▶ [PROMPT] Check each line of the entries below for the word "grey", and copy the lines that have it.

── AVAILABLE DATA ──

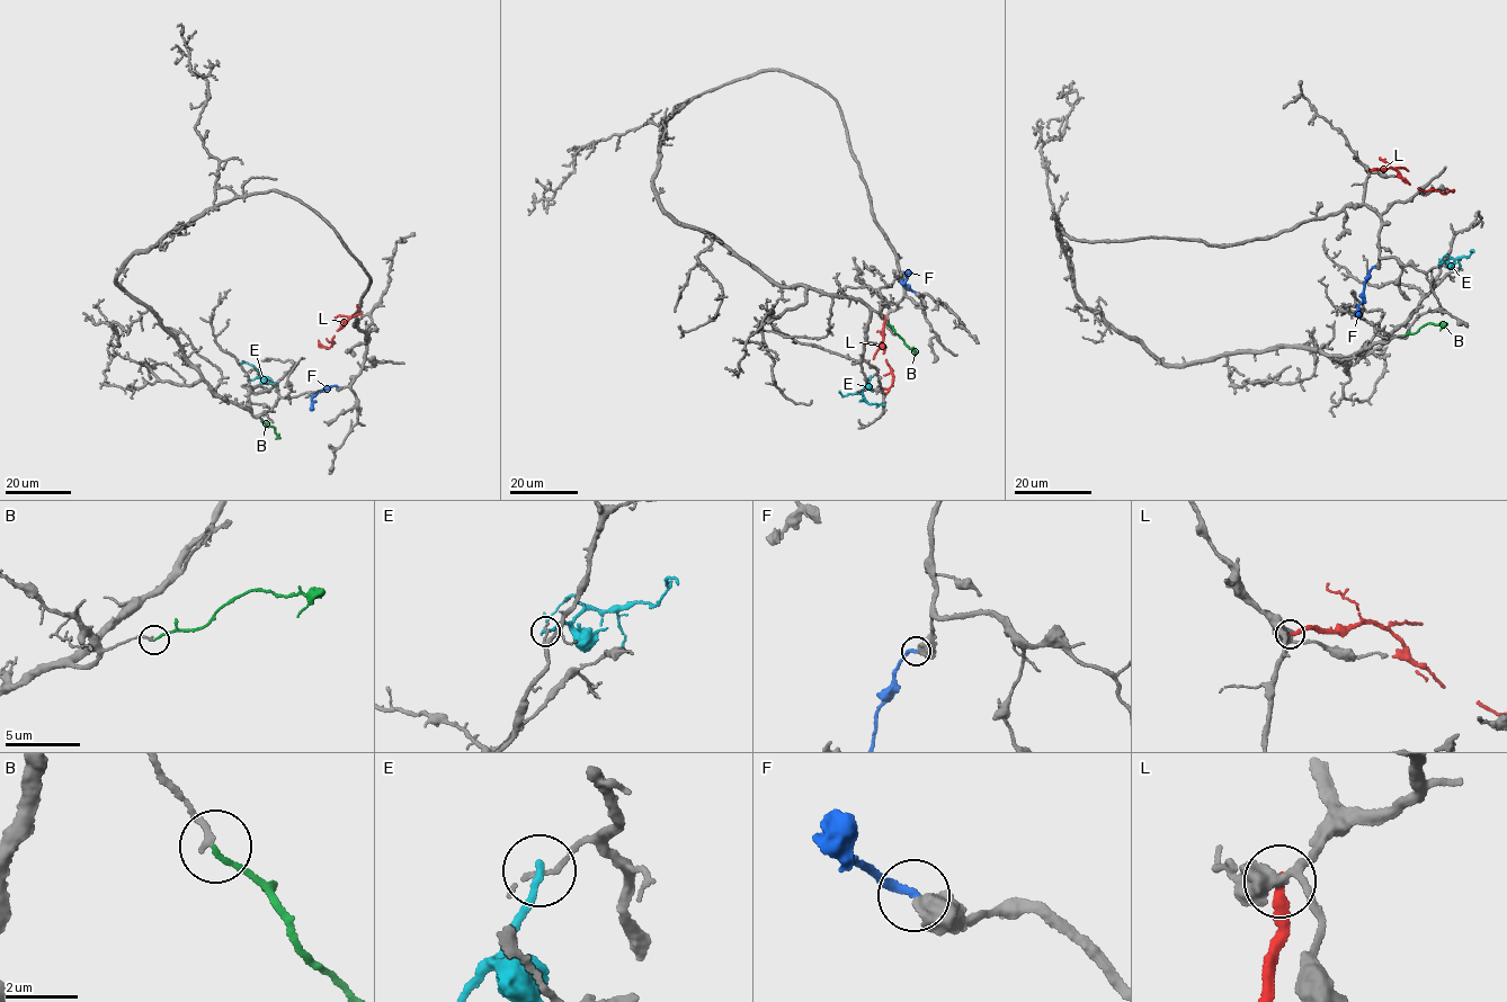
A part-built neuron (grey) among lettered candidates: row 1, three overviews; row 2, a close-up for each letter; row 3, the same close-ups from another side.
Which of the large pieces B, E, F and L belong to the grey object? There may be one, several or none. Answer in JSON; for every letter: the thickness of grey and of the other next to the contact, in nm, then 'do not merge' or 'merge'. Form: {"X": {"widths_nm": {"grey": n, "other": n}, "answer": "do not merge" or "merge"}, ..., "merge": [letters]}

───
── AVAILABLE DATA ──

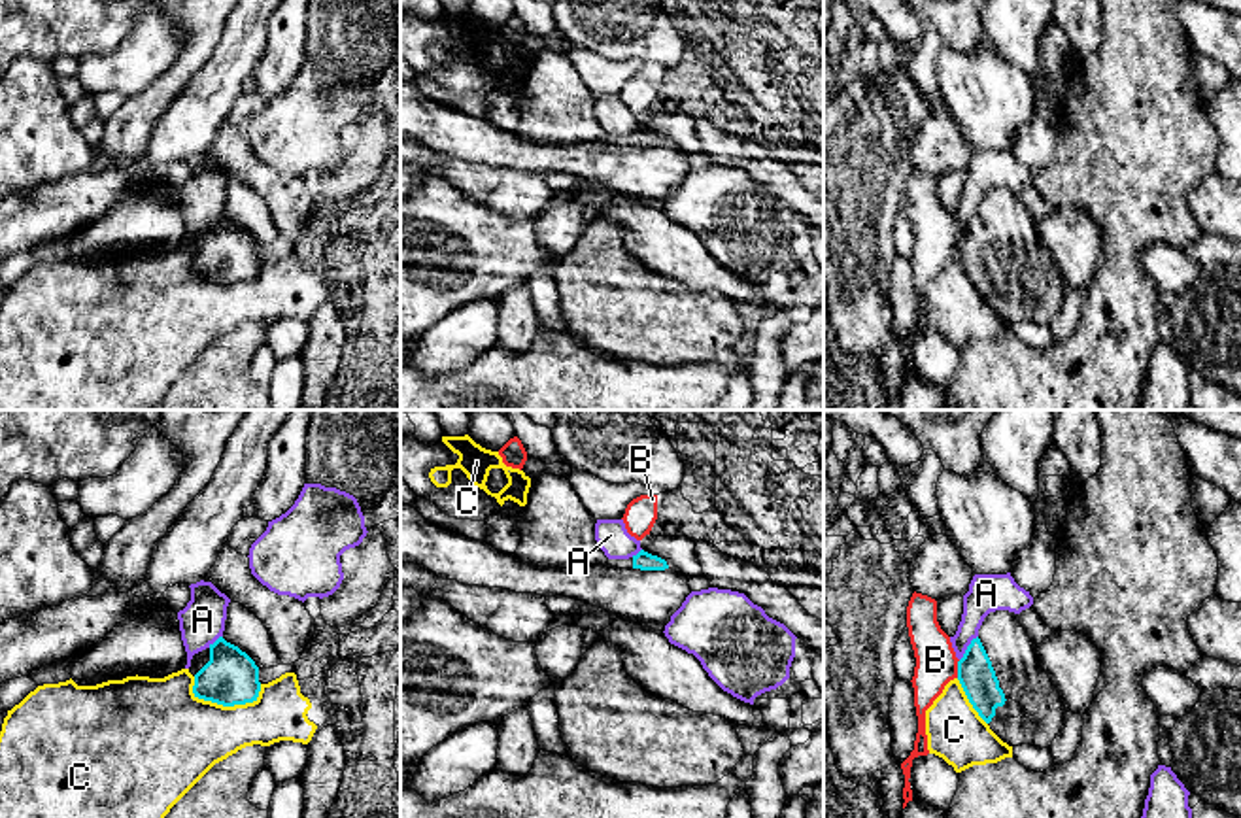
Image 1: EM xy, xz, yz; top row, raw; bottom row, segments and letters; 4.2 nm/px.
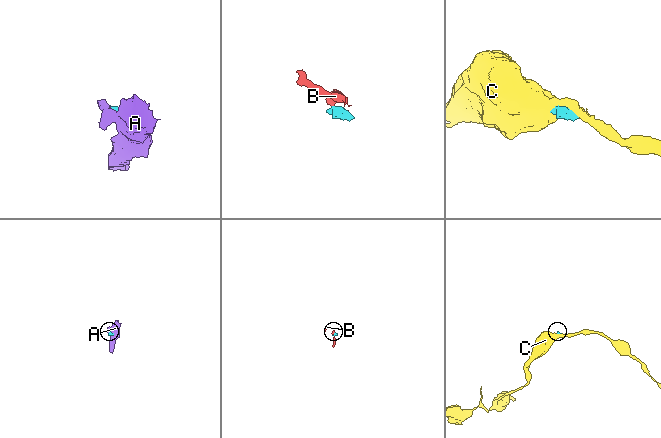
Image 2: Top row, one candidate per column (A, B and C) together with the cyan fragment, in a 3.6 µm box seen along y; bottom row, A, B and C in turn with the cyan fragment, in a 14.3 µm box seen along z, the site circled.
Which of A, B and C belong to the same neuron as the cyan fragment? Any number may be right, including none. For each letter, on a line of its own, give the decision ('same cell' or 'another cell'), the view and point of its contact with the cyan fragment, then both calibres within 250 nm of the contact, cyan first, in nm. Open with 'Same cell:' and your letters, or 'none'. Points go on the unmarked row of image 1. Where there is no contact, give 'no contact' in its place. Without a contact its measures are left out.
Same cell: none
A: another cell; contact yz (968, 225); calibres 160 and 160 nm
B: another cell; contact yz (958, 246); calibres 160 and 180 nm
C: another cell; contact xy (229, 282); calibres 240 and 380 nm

───

▶ [SOLUTION TO THE PROBLEM]
A part-built neuron (grey) among lettered candidates: row 1, three overviews; row 2, a close-up for each letter; row 3, the same close-ups from another side.
Which of the large pieces B, E, F and L belong to the grey object? There may be one, several or none. Answer in JSON; for every letter: the thickness of grey and of the other next to the contact, in nm, then 'do not merge' or 'merge'. Form: {"X": {"widths_nm": {"grey": n, "other": n}, "answer": "do not merge" or "merge"}, ..., "merge": [letters]}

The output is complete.